START Entries provided
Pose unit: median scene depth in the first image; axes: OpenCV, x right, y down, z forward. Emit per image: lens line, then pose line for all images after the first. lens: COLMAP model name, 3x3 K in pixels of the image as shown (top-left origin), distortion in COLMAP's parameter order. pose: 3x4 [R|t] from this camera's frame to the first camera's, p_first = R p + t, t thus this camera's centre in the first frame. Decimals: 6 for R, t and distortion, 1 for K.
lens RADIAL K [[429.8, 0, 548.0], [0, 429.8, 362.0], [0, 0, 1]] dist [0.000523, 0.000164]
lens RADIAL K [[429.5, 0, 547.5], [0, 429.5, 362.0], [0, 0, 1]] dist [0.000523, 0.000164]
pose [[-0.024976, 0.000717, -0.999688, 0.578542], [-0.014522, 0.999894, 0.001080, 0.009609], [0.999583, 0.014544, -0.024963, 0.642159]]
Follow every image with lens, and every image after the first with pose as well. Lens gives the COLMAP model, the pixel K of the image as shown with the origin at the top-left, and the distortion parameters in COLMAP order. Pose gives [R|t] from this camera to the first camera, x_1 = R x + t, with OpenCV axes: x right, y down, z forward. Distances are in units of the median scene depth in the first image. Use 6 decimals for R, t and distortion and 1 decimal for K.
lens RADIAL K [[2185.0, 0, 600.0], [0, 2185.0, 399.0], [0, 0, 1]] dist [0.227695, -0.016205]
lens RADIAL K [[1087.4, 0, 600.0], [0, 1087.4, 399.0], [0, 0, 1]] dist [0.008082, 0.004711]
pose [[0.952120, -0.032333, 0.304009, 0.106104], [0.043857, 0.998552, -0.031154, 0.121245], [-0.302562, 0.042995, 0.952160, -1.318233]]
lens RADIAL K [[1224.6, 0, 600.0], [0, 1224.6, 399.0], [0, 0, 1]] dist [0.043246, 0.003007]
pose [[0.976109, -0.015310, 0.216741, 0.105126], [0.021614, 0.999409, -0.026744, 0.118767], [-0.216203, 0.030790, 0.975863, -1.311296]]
END Entries provided
*Your task*.
Restate each record word for word.

*Problem solution*.
Pose unit: median scene depth in the first image; axes: OpenCV, x right, y down, z forward. Emit per image: lens line, then pose line for all images after the first. lens: COLMAP model name, 3x3 K in pixels of the image as shown (top-left origin), distortion in COLMAP's parameter order. pose: 3x4 [R|t] from this camera's frame to the first camera's, p_first = R p + t, t thus this camera's centre in the first frame. Decimals: 6 for R, t and distortion, 1 for K.
lens RADIAL K [[429.8, 0, 548.0], [0, 429.8, 362.0], [0, 0, 1]] dist [0.000523, 0.000164]
lens RADIAL K [[429.5, 0, 547.5], [0, 429.5, 362.0], [0, 0, 1]] dist [0.000523, 0.000164]
pose [[-0.024976, 0.000717, -0.999688, 0.578542], [-0.014522, 0.999894, 0.001080, 0.009609], [0.999583, 0.014544, -0.024963, 0.642159]]
Follow every image with lens, and every image after the first with pose as well. Lens gives the COLMAP model, the pixel K of the image as shown with the origin at the top-left, and the distortion parameters in COLMAP order. Pose gives [R|t] from this camera to the first camera, x_1 = R x + t, with OpenCV axes: x right, y down, z forward. Distances are in units of the median scene depth in the first image. Use 6 decimals for R, t and distortion and 1 decimal for K.
lens RADIAL K [[2185.0, 0, 600.0], [0, 2185.0, 399.0], [0, 0, 1]] dist [0.227695, -0.016205]
lens RADIAL K [[1087.4, 0, 600.0], [0, 1087.4, 399.0], [0, 0, 1]] dist [0.008082, 0.004711]
pose [[0.952120, -0.032333, 0.304009, 0.106104], [0.043857, 0.998552, -0.031154, 0.121245], [-0.302562, 0.042995, 0.952160, -1.318233]]
lens RADIAL K [[1224.6, 0, 600.0], [0, 1224.6, 399.0], [0, 0, 1]] dist [0.043246, 0.003007]
pose [[0.976109, -0.015310, 0.216741, 0.105126], [0.021614, 0.999409, -0.026744, 0.118767], [-0.216203, 0.030790, 0.975863, -1.311296]]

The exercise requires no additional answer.